Jumat, 20 Februari 2009

Agama dan Materialisme Credit (928)

Dear Bloggers,


Kenapa seorang rahib bisa hidup menyendiri di biara2 terpencil di ujung pegunungan Tibet yg jauh dari peradaban, hanya dengan slembar kain dililitkan ke badan, dan menjauhi dunia ini? Pertanyaan ini posisinya sama dengan kenapa seorang biarawati yg rela tidak disentuh lawan jenis, hidup dalam biara, pakaian dan makan seadanya? Jangan lupa, kedua pertanyaan tersebut juga sama kedudukannya dengan mengapa seorang sufi bisa hidup didalam hutan, di gua2, pakaian compang-camping, makan seketemunya?


Bloggers,


Kita harus akui sikap jempolan mereka untuk tidak menyentuh sesuatu yg sifatnya kenikmatan atau kesenangan raga. Mereka begitu gigihnya untuk tahan, bahkan tidak menyentuh sama sekali. Tak ada sedikitpun mereka manjakan badan. Tak secuilpun kesenangan raga mendapat perhatian. Bahkan para martir, menganggap raga itulah pangkal dari seala malapetaka. Beberapa rahib menggunakan ‘cecil’, ikat pinggang dari duri yg dililitkan ke paha guna sipemakai merasakan sakit dan perihnya Jesus dulu disiksa.
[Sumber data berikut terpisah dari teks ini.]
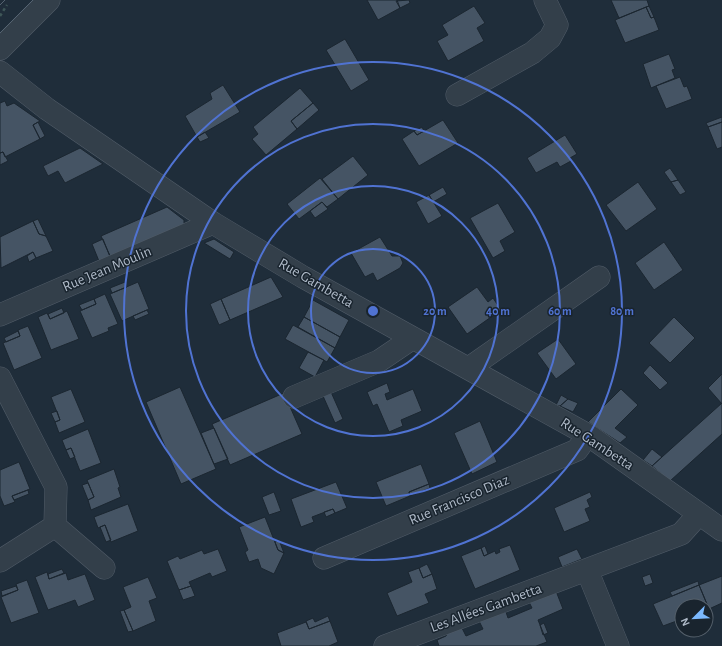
<svg xmlns="http://www.w3.org/2000/svg" width="722" height="646" viewBox="0 0 722 646" font-family="'Alegreya Sans',sans-serif">
<rect width="100%" height="100%" fill="#1f2d3a"/>
<path fill="#455464" stroke="#1b2630" d="M367,0H397L400,8L378,20Z
M409,0L410,3L400,8L396,1Z
M611,0H647L649,6L619,18Z
M474,6L485,23L477,28L484,41L448,61L437,41L448,35L442,25Z
M649,6L654,17L651,18L646,7Z
M646,7L651,18L654,17L659,30L625,43L615,20Z
M345,39L369,80L351,91L326,50Z
M669,54L675,69L672,70L675,78L651,88L643,64Z
M680,77L684,87L687,86L692,99L666,109L656,86Z
M223,85L240,112L197,137L185,116L212,99L210,93Z
M300,88L313,103L291,121L297,129L266,155L252,139L258,134L253,127Z
M5,101L7,106L14,103L40,121L33,125L40,139L5,157L3,152L0,153V103Z
M313,103L319,110L297,129L291,121Z
M722,117V122L708,127L706,123Z
M443,120L458,143L419,166L402,139L414,131L417,135Z
M38,122L45,136L40,139L33,125Z
M722,122V147L717,149L708,127Z
M422,127L424,131L417,135L414,131Z
M205,132L209,138L200,142L197,137Z
M565,135L577,154L570,158L571,161L560,167L557,162L536,173L527,158Z
M80,148L103,164L65,183L58,171L48,176L43,166Z
M3,152L8,161L0,165V153Z
M353,156L368,175L338,199L322,179Z
M670,168L678,180L671,182L664,172Z
M320,178L338,199L327,207L322,202L299,219L287,204Z
M678,180L686,192L680,195L671,182Z
M638,182L657,209L626,231L606,205Z
M443,187L447,194L433,202L429,195Z
M429,195L442,216L428,224L416,202Z
M322,202L328,209L315,218L310,211Z
M498,203L515,232L500,241L505,251L493,258L470,218Z
M167,207L184,220V229L112,260L101,236Z
M38,219L46,236L39,234L33,221Z
M33,221L39,234L46,236L53,251L36,258L33,252L1,268L0,237Z
M380,237L392,256H400L403,263L400,268L377,281L373,273L365,277L351,253Z
M103,239L112,262L101,266L92,244Z
M214,239L234,252L230,259L204,243Z
M664,242L683,270L654,290L635,263Z
M33,252L36,258L29,262L27,256Z
M271,277L283,297L230,320L221,299Z
M125,282L127,287L112,293L110,288Z
M138,282L149,309L122,321L110,294Z
M477,287L488,302L493,298L501,310L467,334L448,307Z
M105,294L118,324L108,328L109,331L92,338L80,311L96,304L94,299Z
M94,299L96,304L82,310L79,305Z
M221,299L230,320L219,325L210,304Z
M313,300L349,320L340,337L304,317Z
M62,308L64,313L50,319L48,314Z
M147,310L149,314L135,320L133,316Z
M67,311L79,339L51,350L38,317L47,313L50,319Z
M304,317L340,337L335,348L298,327Z
M674,317L695,338L670,363L649,343Z
M293,325L335,348L327,362L285,339Z
M28,326L42,358L14,370L3,343L20,336L18,330Z
M18,331L20,336L6,342L4,338Z
M558,339L576,364L556,379L537,353Z
M308,352L324,360L315,377L299,368Z
M650,365L668,383L660,390L643,373Z
M722,374V404L708,388Z
M387,383L390,392L385,394L387,400L413,389L422,411L401,420L403,426L389,432L377,404L373,406L367,392Z
M180,387L216,469L181,484L146,402Z
M71,389L85,422L59,433L55,422L60,420L51,397Z
M621,389L638,405L615,428L627,437L620,443L588,422Z
M331,392L343,419L335,423L323,396Z
M284,393L302,434L230,465L212,424Z
M561,395L568,399L560,406L556,405Z
M568,399L578,403L573,412L560,406Z
M722,403V434L670,481L652,466Z
M57,411L60,420L55,422L51,413Z
M480,421L497,462L472,474L454,433Z
M214,428L228,459L214,464L201,433Z
M88,429L101,463L80,471L71,448L66,450L62,440Z
M71,448L75,457L70,459L66,450Z
M652,449L662,457L652,466L643,460Z
M19,462L30,489L12,496L15,502L4,506L0,496V470Z
M421,464L429,484L409,492L410,496L386,506L376,482Z
M114,469L120,487L118,488L121,497L91,510L88,500L94,497L87,480Z
M336,482L347,508L335,513L333,509L312,517L314,522L301,527L291,499Z
M88,483L94,497L88,500L82,485Z
M429,484L430,488L410,496L409,492Z
M28,490L29,494L14,500L12,496Z
M274,492L281,511L269,515L262,497Z
M590,492L592,497L587,500L590,507L585,509L590,521L564,532L554,508Z
M128,504L138,531L111,542L105,525L98,528L94,517Z
M333,509L335,513L326,517L324,512Z
M265,517L278,550L284,553L274,574L261,568L258,559L249,562L245,552L248,550L239,527Z
M105,525L111,540L106,542L100,527Z
M279,540L284,553L278,550L275,542Z
M510,545L520,570L475,589L461,556L481,548L484,556L495,551L496,554L500,552L499,549Z
M485,546L488,554L484,556L481,548Z
M218,549L227,571L212,577L210,573L189,582L191,586L179,590L167,561L178,556L180,559L202,550L204,554Z
M577,549L582,559L562,567L558,557Z
M427,564L432,574L423,578L419,568Z
M419,568L423,578L432,574L437,589L425,594L429,603L397,616L387,593L412,582L408,572Z
M62,569L64,573L49,579L48,574Z
M47,572L49,579L66,573L68,580L85,574L95,600L78,607L75,600L48,610L35,577Z
M650,574L653,583L645,586L642,577Z
M722,576V603L709,609L699,585Z
M148,577L157,598L149,601L156,621L133,631L124,610L131,607L123,587Z
M27,580L39,613L11,623L1,597L18,590L16,584Z
M698,581L699,585L672,596L670,592Z
M699,585L709,609L706,610V606H682V619L663,626L653,604Z
M16,586L18,590L2,596L1,591Z
M191,586L195,596L183,600L179,590Z
M556,591L563,609L538,620L547,642L536,646H439L437,640L446,636L448,631L461,626L466,636L483,629L478,619L506,612L508,618L532,608L529,602Z
M124,610L133,631L128,632L120,611Z
M328,616L330,621L309,629L306,621L313,618L315,622Z
M330,621L338,642L329,646H281L277,633L306,622L309,629Z
M544,623L548,633L543,635L540,625Z"/>
<g fill="none" stroke-linecap="round" stroke-linejoin="round">
<g stroke="#515c68" stroke-width="23">
<path id="street" d="M0,49L49,0
M0,72L47,109L213,223L303,277L588,435L722,530
M457,95L532,53L550,38L557,25L545,0
M0,315L213,223
M469,368L599,277
M0,378L56,487L55,526L0,561
M294,397L379,361L413,338
M55,526L104,568
M324,558L577,450L588,435
M587,570L618,646
M385,646L681,534L699,514"/>
</g>
<path stroke="#3f5758" stroke-width="2.5" stroke-dasharray="3 3" stroke-linecap="butt" d="M0,16L7,5"/>
<use href="#street" stroke="#333f4a" stroke-width="22"/>
<path stroke="#556371" stroke-width="1" d="M0,5L5,0
M0,33L33,0"/>
</g>
<g fill="none" stroke="#5073d2" stroke-width="2">
<circle cx="373" cy="311" r="62"/>
<circle cx="373" cy="311" r="125"/>
<circle cx="373" cy="311" r="187"/>
<circle cx="373" cy="311" r="249"/>
</g>
<g text-anchor="middle" dominant-baseline="central" stroke-width="3" stroke-linejoin="round" paint-order="stroke">
<g font-size="15" fill="#aeb9c7" stroke="#19242e">
<text transform="translate(107 269) rotate(-23)">Rue Jean Moulin</text>
<text transform="translate(316 283) rotate(30)">Rue Gambetta</text>
<text transform="translate(597 444) rotate(33)">Rue Gambetta</text>
<text transform="translate(459 500) rotate(-23)">Rue Francisco Diaz</text>
<text transform="translate(486 608) rotate(-20)">Les Allées Gambetta</text>
</g>
</g>
<circle cx="373" cy="311" r="6" fill="#5073d2" stroke="#19242e" stroke-width="2"/>
<g font-size="12" text-anchor="middle" font-weight="bold" fill="#5073d2" stroke="#19242e" stroke-width="3" stroke-linejoin="round" paint-order="stroke">
<text x="435" y="315">20 m</text>
<text x="498" y="315">40 m</text>
<text x="560" y="315">60 m</text>
<text x="622" y="315">80 m</text>
</g>
<g transform="translate(694 618) rotate(246)"><circle r="19" fill="#19242e" stroke="#55606b"/>
<path d="M0-3L7 15L0 10L-7 15Z" fill="#7bb9fe"/>
<text y="-6" font-size="11" font-weight="bold" text-anchor="middle" fill="#aeb9c7">N</text>
</g>
</svg>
Cecil, ikat pinggang dari duri yg selalu dikenakan martir dan biarawan Ordo Opusdei Gereja ortodoks dipaha membuat luka yg tidak kecil. Ketika luka mengering dan mulai sembuh, biasanya cecil diketatkan lagi. Pengencangan atau pengetatan cecil membuat luka baru diatas luka lama, memberikan pedih yg tak terkira. Beginikah ritual yg diinginkan Tuhan buat manusia?!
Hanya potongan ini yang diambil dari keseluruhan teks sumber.